While many of today's web entrepreneurs were still wearing braces, Susan Scrupski, e2.0 evangelist at nGenera Corp. and auteur of the indispensible ITSinsider blog, was in the midst of a long, successful career as an analyst tracking the IT services market and the fortunes of such goliaths as EDS, CSC, and IBM Global Services. In the late 90s, she noticed that a lot of IT services executives were bailing out of large firms and joining startups. She studied the sector and eventually joined a startup herself. Then came the dotcom bust.
"I basically left the working world altogether and stayed at home with my kids for five years," she says. "I came back in 2006 and was once again drawn to the Internet sector.
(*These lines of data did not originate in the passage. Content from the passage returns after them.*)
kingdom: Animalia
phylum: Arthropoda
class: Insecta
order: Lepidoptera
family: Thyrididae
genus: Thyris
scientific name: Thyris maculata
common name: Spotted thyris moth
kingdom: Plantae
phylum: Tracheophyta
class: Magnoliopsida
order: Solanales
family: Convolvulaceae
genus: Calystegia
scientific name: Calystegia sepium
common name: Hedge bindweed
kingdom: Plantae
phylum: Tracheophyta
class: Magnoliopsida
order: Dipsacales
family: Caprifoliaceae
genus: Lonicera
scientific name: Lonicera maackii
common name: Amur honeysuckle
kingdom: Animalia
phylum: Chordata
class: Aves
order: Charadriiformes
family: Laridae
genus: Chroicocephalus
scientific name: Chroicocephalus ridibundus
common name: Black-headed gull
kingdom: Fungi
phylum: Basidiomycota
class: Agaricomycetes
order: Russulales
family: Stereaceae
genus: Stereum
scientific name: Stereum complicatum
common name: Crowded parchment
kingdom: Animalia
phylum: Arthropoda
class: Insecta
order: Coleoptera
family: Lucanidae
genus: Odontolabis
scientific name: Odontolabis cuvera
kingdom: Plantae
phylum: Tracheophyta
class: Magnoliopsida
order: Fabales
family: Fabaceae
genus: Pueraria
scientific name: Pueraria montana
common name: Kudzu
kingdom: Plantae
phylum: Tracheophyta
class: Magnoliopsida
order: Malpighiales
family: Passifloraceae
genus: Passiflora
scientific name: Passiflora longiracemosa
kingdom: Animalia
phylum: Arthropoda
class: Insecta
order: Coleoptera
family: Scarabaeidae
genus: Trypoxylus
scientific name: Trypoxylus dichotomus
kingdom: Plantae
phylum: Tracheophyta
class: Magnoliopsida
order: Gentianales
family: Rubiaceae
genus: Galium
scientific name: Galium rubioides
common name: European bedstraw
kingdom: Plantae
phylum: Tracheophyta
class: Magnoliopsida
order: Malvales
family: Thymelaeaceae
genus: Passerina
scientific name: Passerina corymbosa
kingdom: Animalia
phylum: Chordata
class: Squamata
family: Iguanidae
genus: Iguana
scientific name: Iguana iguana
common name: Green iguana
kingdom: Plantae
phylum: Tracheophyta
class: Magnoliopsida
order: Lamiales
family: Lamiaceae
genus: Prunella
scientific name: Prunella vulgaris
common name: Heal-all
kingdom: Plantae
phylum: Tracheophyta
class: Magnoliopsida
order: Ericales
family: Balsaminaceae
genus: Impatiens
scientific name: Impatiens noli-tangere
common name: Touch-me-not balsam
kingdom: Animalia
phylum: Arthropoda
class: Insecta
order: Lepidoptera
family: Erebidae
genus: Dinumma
Luckily for me, interest in Enterprise 2.0 was just cropping up about the same time I re-entered the workforce, and I started blogging on the new sector.
"It was a tough transition having been out of the workforce and suddenly immersed in a new industry that I knew very little about. Social networking and the open, collaborative nature of the the 2.0 web made it much easier for me to establish new relationships and get up to speed on the market."
Scrupski confesses to being one of those "my blog got me a new job" folks.
"Although I had known Steve Papermaster (CEO, nGenera) from my tenure as an industry analyst and writer in the IT services sector, my blog gave me street cred with the other two nGenera founders and they offered me a job to help them launch their new startup," she says. "We have amazing clients and I thoroughly enjoy my work."
Her position at nGenera involved a relocation from NJ to Austin and she confesses to missing the northeast, but says Austin has delivered an exceptional quality of life experience and great schools for her children.
Where does she think the 2.0 experience is headed?
"Part of the reason I'm interested in this sector is the societal changes the technology is fostering. At the very root of social-anything is people. I believe all institutions are enriched when we tap the collective social conscience of a community. Whether resulting changes from these communities improve lives or balance sheets, it's all good. We are headed irrevocably in the right direction."
Let me just add that Susan is one the smartest and sweetest people I've met in this crazy business.